Assim como o Ka‘epaoka‘awela, os Centauros identificados na pesquisa têm órbitas muito inclinadas em relação ao plano orbital dos planetas. “Para investigar a origem desses objetos, construímos uma simulação computacional que funciona como máquina do tempo, fazendo retroceder suas trajetórias até 4,5 bilhões de anos no passado. Essa simulação permitiu-nos identificar onde esses objetos se encontravam naquela época”, explica Morais.
Os planetas e asteroides originados no próprio Sistema Solar formaram-se a partir de um fino disco de gás e poeira que orbitava o Sol. Por essa razão, todos eles se moviam no plano do disco há 4,5 bilhões de anos. Se os Centauros em questão tivessem se originado no Sistema Solar, eles também deveriam mover-se no plano do disco naquela época. “No entanto, nossa simulação mostrou que, há 4,5 bilhões de anos, esses objetos giravam em torno do Sol em órbitas perpendiculares ao plano do disco. E o faziam em uma região afastada dos efeitos gravitacionais do disco original”, informa a pesquisadora.
Essas duas observações mostram que esses Centauros não pertenciam originalmente ao Sistema Solar e devem ter sido capturados de estrelas próximas durante a fase de formação planetária.
Berçário de estrelas
A descoberta no Sistema Solar de uma população de asteroides de origem interestelar é um passo importante para compreender, por meio de futuras observações astronômicas e possivelmente de missões espaciais, as diferenças e semelhanças entre objetos formados no Sistema Solar e objetos vindos de fora. “O estudo dessa população poderá fornecer informação sobre o berçário estelar em que o Sol se formou, o processo de captura de objetos interestelares no Sistema Solar primordial e a importância do material interestelar no enriquecimento químico do Sistema Solar”, diz Morais.

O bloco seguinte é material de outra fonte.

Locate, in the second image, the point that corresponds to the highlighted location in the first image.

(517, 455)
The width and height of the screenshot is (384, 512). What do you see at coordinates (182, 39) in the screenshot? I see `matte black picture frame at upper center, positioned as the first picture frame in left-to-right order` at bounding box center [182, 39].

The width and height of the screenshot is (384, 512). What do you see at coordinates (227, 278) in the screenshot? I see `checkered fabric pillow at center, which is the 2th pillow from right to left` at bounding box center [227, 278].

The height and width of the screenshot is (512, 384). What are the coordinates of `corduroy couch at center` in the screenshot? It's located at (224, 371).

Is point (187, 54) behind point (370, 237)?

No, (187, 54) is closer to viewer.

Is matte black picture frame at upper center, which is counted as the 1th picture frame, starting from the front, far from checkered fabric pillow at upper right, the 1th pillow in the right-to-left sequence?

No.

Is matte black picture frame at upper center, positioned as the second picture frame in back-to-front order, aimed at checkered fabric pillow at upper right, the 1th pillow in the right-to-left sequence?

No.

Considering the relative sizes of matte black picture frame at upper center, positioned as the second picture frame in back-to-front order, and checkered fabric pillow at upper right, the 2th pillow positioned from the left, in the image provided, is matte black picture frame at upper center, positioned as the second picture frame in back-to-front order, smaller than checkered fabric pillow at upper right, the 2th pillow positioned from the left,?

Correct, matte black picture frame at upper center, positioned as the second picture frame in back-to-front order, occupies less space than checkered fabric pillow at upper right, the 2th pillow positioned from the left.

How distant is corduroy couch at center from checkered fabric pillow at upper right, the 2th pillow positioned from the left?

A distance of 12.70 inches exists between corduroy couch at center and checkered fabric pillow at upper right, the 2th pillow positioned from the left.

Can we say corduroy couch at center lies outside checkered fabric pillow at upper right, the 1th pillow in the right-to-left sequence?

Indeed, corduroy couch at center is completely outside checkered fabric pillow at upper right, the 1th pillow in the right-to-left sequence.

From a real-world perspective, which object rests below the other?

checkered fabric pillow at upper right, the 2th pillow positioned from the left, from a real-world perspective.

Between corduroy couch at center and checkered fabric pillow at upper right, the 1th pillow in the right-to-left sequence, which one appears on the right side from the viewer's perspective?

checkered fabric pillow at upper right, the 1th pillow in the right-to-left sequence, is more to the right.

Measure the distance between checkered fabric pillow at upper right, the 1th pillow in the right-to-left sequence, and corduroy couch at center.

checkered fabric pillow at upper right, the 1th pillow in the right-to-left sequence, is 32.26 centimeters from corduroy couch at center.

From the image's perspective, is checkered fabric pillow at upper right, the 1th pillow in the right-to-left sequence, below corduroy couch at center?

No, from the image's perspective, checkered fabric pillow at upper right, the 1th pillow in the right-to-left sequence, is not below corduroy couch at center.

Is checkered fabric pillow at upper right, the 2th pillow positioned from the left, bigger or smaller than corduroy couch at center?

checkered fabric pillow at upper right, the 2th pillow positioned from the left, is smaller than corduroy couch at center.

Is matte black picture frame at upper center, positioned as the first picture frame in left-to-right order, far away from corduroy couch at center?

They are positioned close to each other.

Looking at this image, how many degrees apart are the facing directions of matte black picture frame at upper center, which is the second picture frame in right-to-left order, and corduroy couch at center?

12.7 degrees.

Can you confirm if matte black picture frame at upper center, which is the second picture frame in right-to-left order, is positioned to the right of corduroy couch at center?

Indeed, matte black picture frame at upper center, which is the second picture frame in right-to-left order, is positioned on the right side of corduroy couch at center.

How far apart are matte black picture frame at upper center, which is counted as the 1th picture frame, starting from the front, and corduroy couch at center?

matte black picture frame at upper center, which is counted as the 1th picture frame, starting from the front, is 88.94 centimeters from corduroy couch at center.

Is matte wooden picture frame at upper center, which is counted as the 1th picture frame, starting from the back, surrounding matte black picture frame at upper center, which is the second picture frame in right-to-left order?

Com relação ao enriquecimento químico, vale lembrar que o universo primordial era constituído essencialmente de hidrogênio e hélio. Os elementos naturais mais pesados que integram a tabela periódica formaram-se por fusão nuclear no interior das estrelas e se espalharam depois pelo espaço. A região em que se localiza o Sistema Solar foi enriquecida quimicamente por esses elementos, que ajudaram a compor o próprio corpo humano.